Another Unarmed Black Man Has Been Shot and Killed by Police in America
Add Rumain Brisbon to the growing list of unarmed black men killed by police officers this year.
On Tuesday, a Phoenix police officer killed the father of four after the officer, whose name hasn't been released, mistook Brisbon's bottle of pills for a gun. The seven-year veteran of the force was reportedly responding to a drug deal, but what happened after he arrived remains unclear, reports the Arizona Republic.
In a department-issued report released Wednesday, a neighbor reported an alleged drug deal happening in a black SUV. When the officer approached Brisbon, he told him to put up his hands. Instead, according to the officer, he put his hands in his pockets, which prompted the cop to take out his gun.

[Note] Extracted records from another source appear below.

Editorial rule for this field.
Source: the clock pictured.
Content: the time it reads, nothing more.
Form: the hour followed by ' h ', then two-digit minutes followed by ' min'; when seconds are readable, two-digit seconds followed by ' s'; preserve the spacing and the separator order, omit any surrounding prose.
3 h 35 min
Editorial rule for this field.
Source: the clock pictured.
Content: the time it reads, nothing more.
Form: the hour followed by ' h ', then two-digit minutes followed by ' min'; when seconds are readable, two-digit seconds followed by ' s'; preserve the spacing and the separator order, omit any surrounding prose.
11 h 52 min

After that, Brisbon fled toward nearby apartments with the officer chasing after him and a fight ensued.
"During the struggle, Brisbon put his left hand in his pocket and the officer grabbed onto the suspect's hand, while repeatedly telling the suspect to keep his hand in his pocket," Sgt. Trent Crump, a police spokesman, told the Republic. "The officer believed he felt the handle of a gun while holding the suspect's hand in his pocket."

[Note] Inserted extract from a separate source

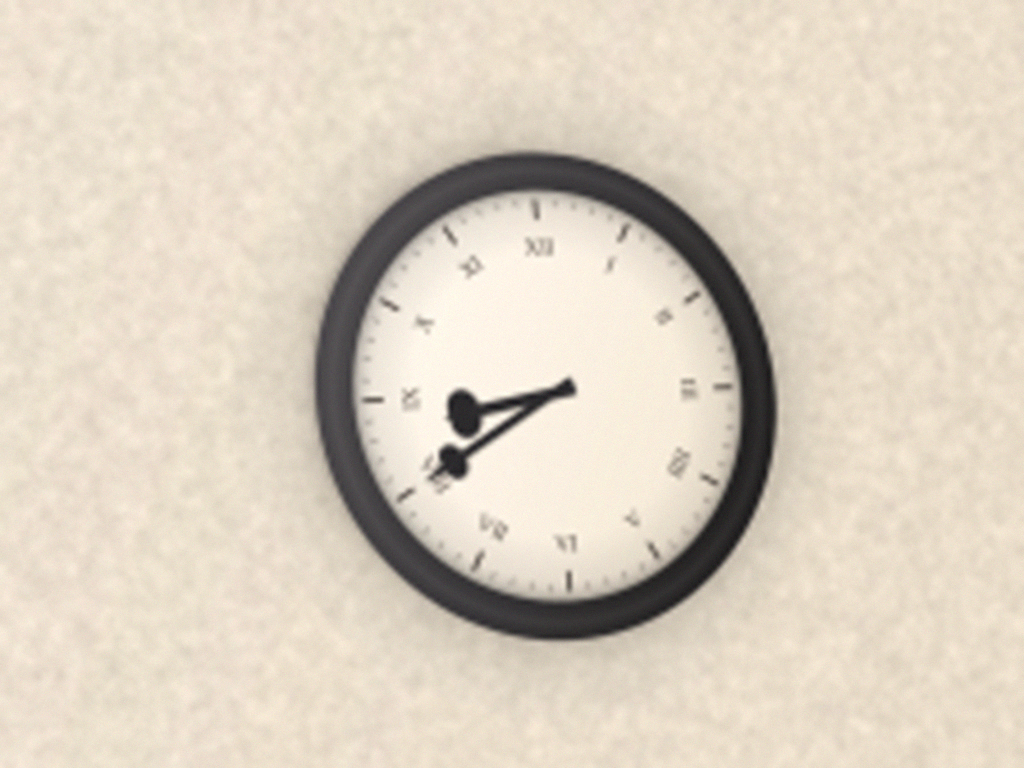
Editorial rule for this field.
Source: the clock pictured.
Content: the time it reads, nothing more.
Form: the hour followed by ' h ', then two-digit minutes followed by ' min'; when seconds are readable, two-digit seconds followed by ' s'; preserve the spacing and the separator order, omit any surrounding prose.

Crump said Brisbon didn't keep his hands in his pockets, which prompted the officer to fire two shots. That "handle of a gun" turned out to be a bottle of oxycodone pills.
But portions of the police's version have been challenged by witnesses. One neighbor who saw the incident unfold said Brisbon was dropping off food to his children and claims the officer never tried to talk to him. Also, the police said Brisbon yelled at him, but the neighbor denied that.
It's up to the Maricopa County attorney's office if the officer will face criminal charges, notes BuzzFeed.
The report was issued quickly to provide transparency in the wake of the recent events in Ferguson, Missouri, and New York. "We always have been and always will be concerned about what it is that our residents think about our role in this community and the levels of force that we use," Crump said.
He also defended the officer's action. "Let's be very clear: The officer was doing what we expect him to do, which is investigate crimes that neighbors are telling him are occurring in that part of the complex."
Protests, which have engulfed much of America in light of the police-involved killings of Eric Garner and Michael Brown, spread to Phoenix on Thursday night. About 150 people took the city's streets demanding an end to police brutality.
Several black community leaders spoke out questioning why justice isn't being served in defense of their community. Karl Gentles, the public policy chairman of the Greater Phoenix Black Chamber of Commerce, told the police to get all facts about the shooting and address the department's perception.
"There has to be some additional communication, dialogue, training, about how black males are perceived," he told the Republic. "Because, as you see from other incidents, black males are feared with unfound reason in many cases, and there is an explicit overreaction in dealing with African-American males that leads to these contentious situations."